Saturday, May 23, 2009

Because I am Furniture



Isn't that a great title? I just finished reading an advance copy of this novel written in blank verse by Thalia Chaltas. First I have to say something about blank verse. As a teacher who has loved teaching creative writing to students in elementary school I have so tired of cheap rhyme (Ms. Kezar isn't a geezer...) that I was thrilled when I discovered Byrd Baylor's wonderful picture books written in blank verse. I was able to show my students how she used rhythm and line and word placement not relying on rhyme. I personally liked it because I wasn't very good at rhyming myself and it became a tradition, for instance, for me to write a poem each year for my students capturing our year together.

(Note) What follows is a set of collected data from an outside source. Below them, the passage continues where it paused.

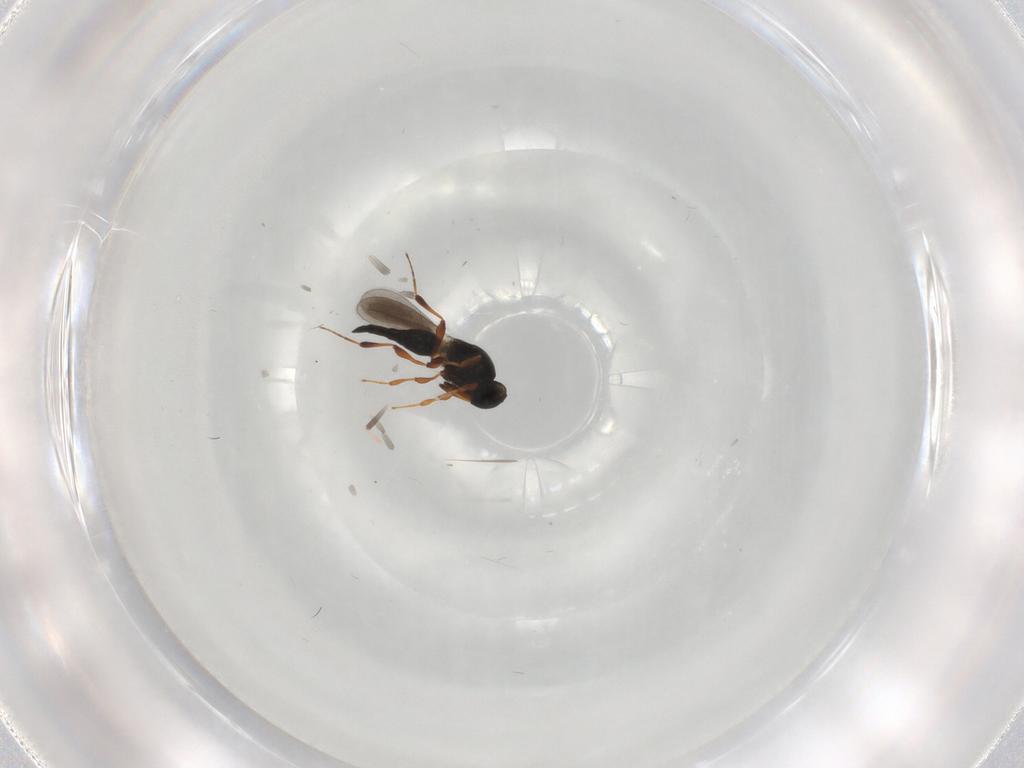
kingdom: Animalia
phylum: Arthropoda
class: Insecta
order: Hymenoptera
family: Platygastridae
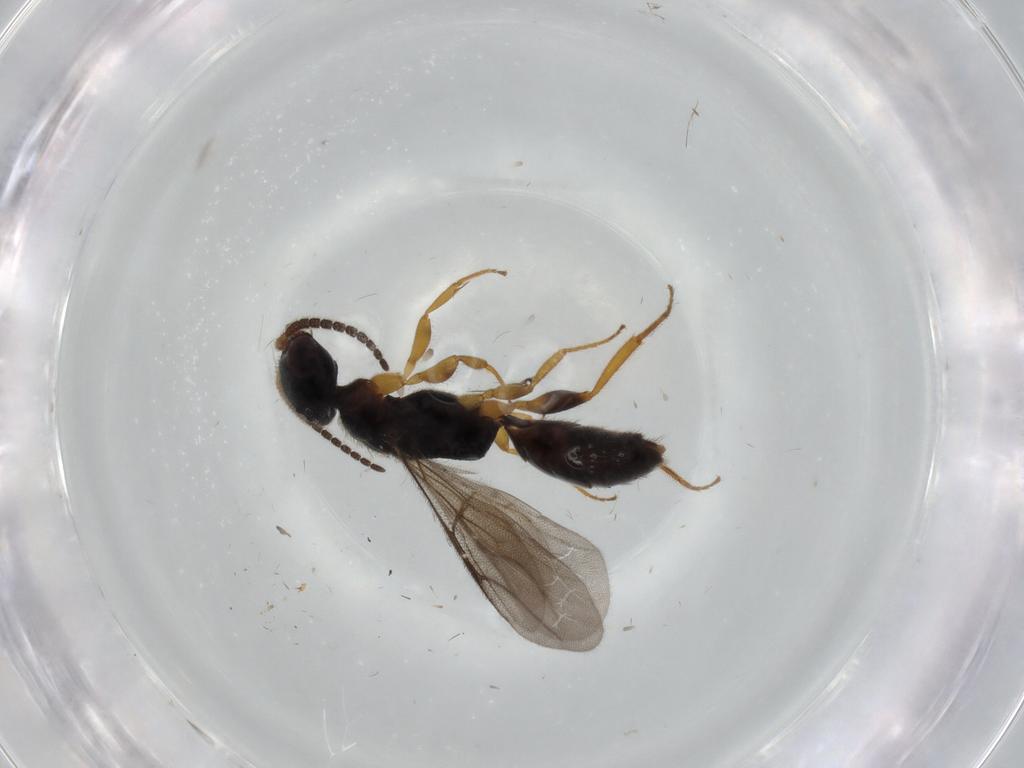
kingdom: Animalia
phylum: Arthropoda
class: Insecta
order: Hymenoptera
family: Bethylidae
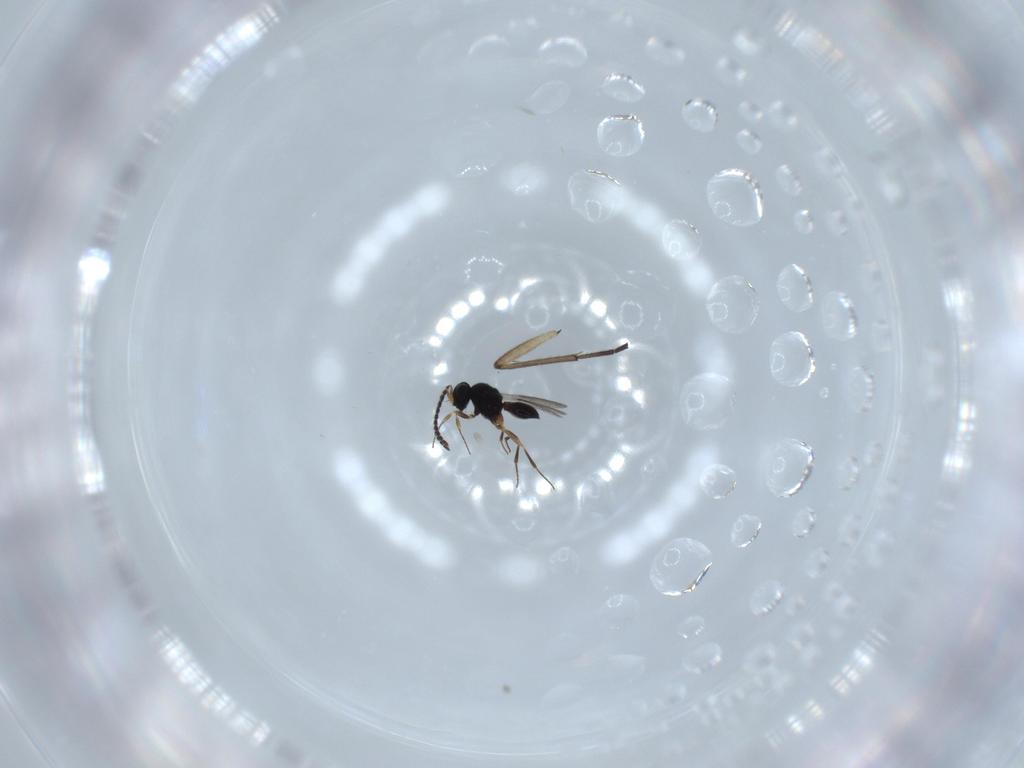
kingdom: Animalia
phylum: Arthropoda
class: Insecta
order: Hymenoptera
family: Scelionidae
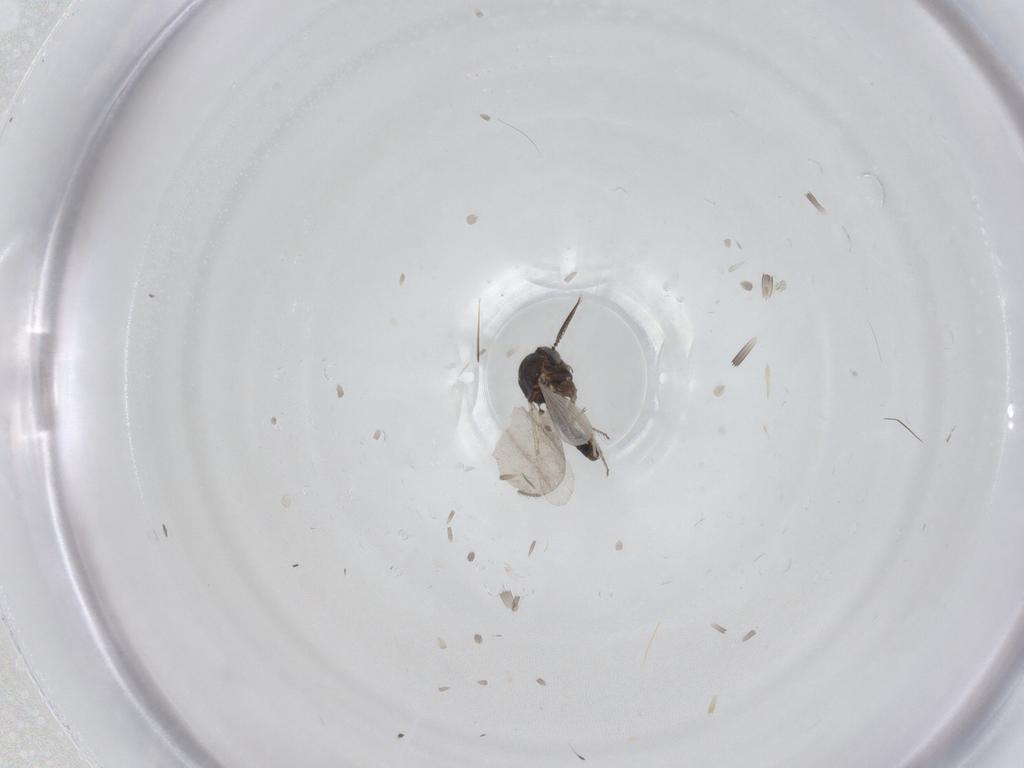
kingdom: Animalia
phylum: Arthropoda
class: Insecta
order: Diptera
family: Ceratopogonidae
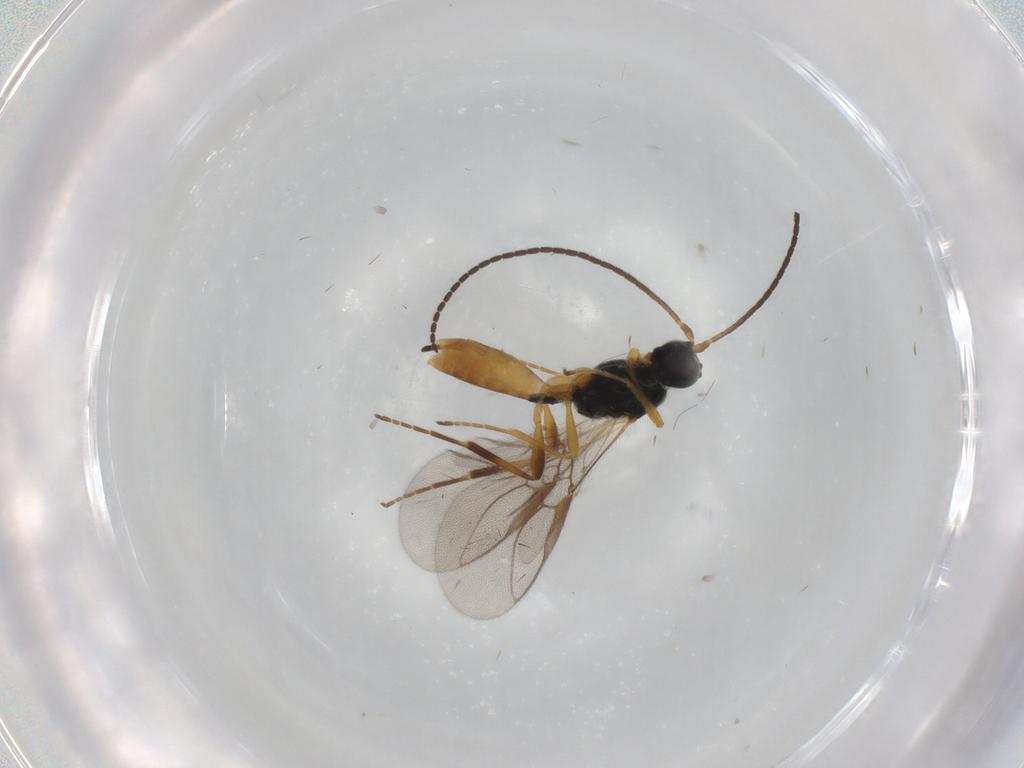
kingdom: Animalia
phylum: Arthropoda
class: Insecta
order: Hymenoptera
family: Braconidae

After 911 I found a wonderful book,911: The Book of Help which was a collection of essays and stories and poems by children's writers about that event and its aftermath. One of my favorite pieces was a wonderful poem by Sonia Sones, a poem that I had students perform at several Remembrance Day assemblies. One year I was wandering the book displays at an International Reading Association convention and asked a book seller who was autographing at her booth. She told me Sonia Sones. I was thrilled to meet her . She told me she wished she could have seen my students do her poem and of course, I bought two of her novels written in blank verse which I thoroughly enjoyed. I noted the dedication on one was to her teacher, Myra Cohn Livingstone, a well known children's poet. Years before I had gone to a workshop with Myra Cohn Livingstone. About a week later a package arrived with the Beverly Hills 90210 postal code. I was sure I didn't know any one who lived in Beverly Hills and of course, it was a bibliography she had said she would send.
When I read the acknowledgments for Because I am Furniture there was a thank you to Sonya Sones for encouraging Thalia with the writing of this novel. As everyone knows I love connections.
Anyway blank verse novels seem more common and I like them. I think it's the sense of interrupted voice. But I am a bit off topic. You are asking, "What is the novel about?" It's about a girl who feels like a piece of furniture in a home where her father is physical abusive to her older brother and sister but other than disparaging comments leaves her alone. Charming outside of the home, her father is a very angry man and her mom is kind but seemingly powerless to see or to deal with the damage this man does. Joining the volleyball team gives Anka finally the courage to break the silence. One commenter felt the ending was a bit simplistic and perhaps, over optimistic, but I will let you judge.
Recently at the International Reading Association YA writer, Jamie Adoff (who also contributed to the Book of Help) and writes in free verse,commented that many teenagers have tough lives and by reading realistic fiction (which probably can never be as bad as some of their lives) they don't feel so alone.